Une idée qui a évolué

Au départ, donc, on trouve Camille Fol et Anthony Bellevrat. Tous deux souhaitaient réaliser un podcast et, dans ce but, ils ont frappé à la porte de l’association dijonnaise Magna Vox. Soutenue par de nombreux partenaires (voir encadré), elle produit depuis plusieurs années ses propres contenus médiatiques, ensuite diffusés par différents canaux. L’idée de départ était de bâtir un podcast autour de la grand-mère d’Anthony et de ses souvenirs liés à la guerre. Pourtant, c’est finalement son vécu d’agricultrice qui inspire les deux journalistes. « En en discutant, explique Samuel Offredi, de Magna Vox, on a élargi le projet à la problématique de la place des femmes en agriculture. En faisant ce choix on a ouvert les vannes d’une quantité incroyable de problématiques diverses. C’est pourquoi on a décidé de partir sur dix épisodes, afin de ne pas trop se disperser, mais il n’est pas impossible que nous prolongions l’aventure avec de nouveaux épisodes en 2025, si nous trouvons d’autres partenaires… ». « Plutôt que simplement faire des récits de vie, ajoute Camille Fol, Samuel Offredi nous a incités à organiser les épisodes en fonction de thématiques précises : l’utilisation du matériel sur une exploitation, croiser différentes générations de femmes agricultrices, des femmes qui viennent de s’installer ou qui vont le faire, la question de la maternité en tant qu’agricultrice, le fait d’assumer l’héritage d’une exploitation familiale, le rapport à l’élevage, et puis aussi la confrontation au sexisme… ». Pour trouver les femmes qui composent ce paysage sonore de la féminité agricole, le duo de podcasteurs s’est appuyé sur son réseau personnel mais s’est aussi rapproché de la Chambre d’agriculture de Côte-d’Or qui a fourni de précieux contacts. « On voulait un panel le plus large possible, poursuit Camille Fol, aussi bien en termes de productions (animale ou végétale) que de modes de production (conventionnel ou bio) ».

Des propos rares

Le résultat, c’est un ensemble de podcasts qui offre des perspectives et des regards sur le monde agricole que l’on n’a pas l’habitude d’entendre : c’est leur grande vertu. Ils seront sans doute aussi utiles à un public urbain parfois peu au fait des réalités agricoles, qu’à un public rural et d’agriculteurs, qui trouveront là un reflet plutôt valorisant de leurs activités, à travers le prisme de regards féminins.
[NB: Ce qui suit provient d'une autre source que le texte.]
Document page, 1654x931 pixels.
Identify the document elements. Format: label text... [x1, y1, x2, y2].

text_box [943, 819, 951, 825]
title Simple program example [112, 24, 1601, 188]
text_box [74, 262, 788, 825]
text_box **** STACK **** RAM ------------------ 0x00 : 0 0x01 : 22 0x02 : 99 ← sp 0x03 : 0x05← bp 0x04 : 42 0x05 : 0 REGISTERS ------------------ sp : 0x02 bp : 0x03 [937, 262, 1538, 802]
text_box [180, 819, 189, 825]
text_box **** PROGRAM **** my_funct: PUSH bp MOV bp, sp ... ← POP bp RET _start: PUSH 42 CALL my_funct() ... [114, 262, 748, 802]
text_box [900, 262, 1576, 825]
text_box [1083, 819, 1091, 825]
La démarche des podcasteurs a été très bien accueillie par les personnes sollicitées. « Chez certaines, constate Camille Fol, on sentait une volonté très forte de porter une parole de femme et d’agricultrice. On a pu refléter des histoires très différentes et très personnelles, pour chacune. Nos entretiens duraient parfois plus de deux heures. Cela réclame du temps parce qu’au début, il y a inévitablement de la réserve, de la timidité, mais, au fil des échanges, on parvient à faire naître des choses. On a eu des échanges très riches qui nous emmenaient sur des aspects auxquels nous n’avions pas toujours pensé au départ ». Un des points qui ressort de ces podcasts c’est que les évolutions des pratiques agricoles passent très souvent par les femmes. Elles en sont fréquemment les initiatrices. Camille Fol se risque à une hypothèse sur ce point : « c’est peut-être parce que le poids des traditions pèse moins sur elles. En tout cas, une chose est sûre : toutes les femmes que nous avons interrogées ont un caractère assez fort ».

Plusieurs pistes d’utilisation

Au-delà de l’intérêt des thèmes qu’ils abordent, les dix épisodes d’EnracinéE, terminés au début du mois de mars, sont aussi réalisés avec soin et agréables à écouter. « La bonne formule pour un podcast, souligne Samuel Offredi, c’est d’avoir un journaliste mais aussi quelqu’un capable de faire du montage de qualité, « d’habiller » les sons, de bien les mettre en scène… ». Sur ce point le duo s’est avéré parfaitement complémentaire puisqu’à leur travail journalistique se sont ajoutées les compétences musicales d’Anthony Bellevrat, qui a composé l’habillage musical de ces podcasts. EnracinéE va maintenant poursuivre son chemin. Les dix épisodes seront diffusés durant l’été sur les ondes de Radio Dijon Campus et devraient également donner lieu à des diffusions dans des lycées agricoles, au cours desquelles Camille Fol et Anthony Bellevrat pourraient intervenir afin d’expliquer leur travail et d’entamer des débats avec les élèves. Une vente du podcast à des Chambres d’agriculture qui pourraient alors l’utiliser comme outil pédagogique est aussi envisagée.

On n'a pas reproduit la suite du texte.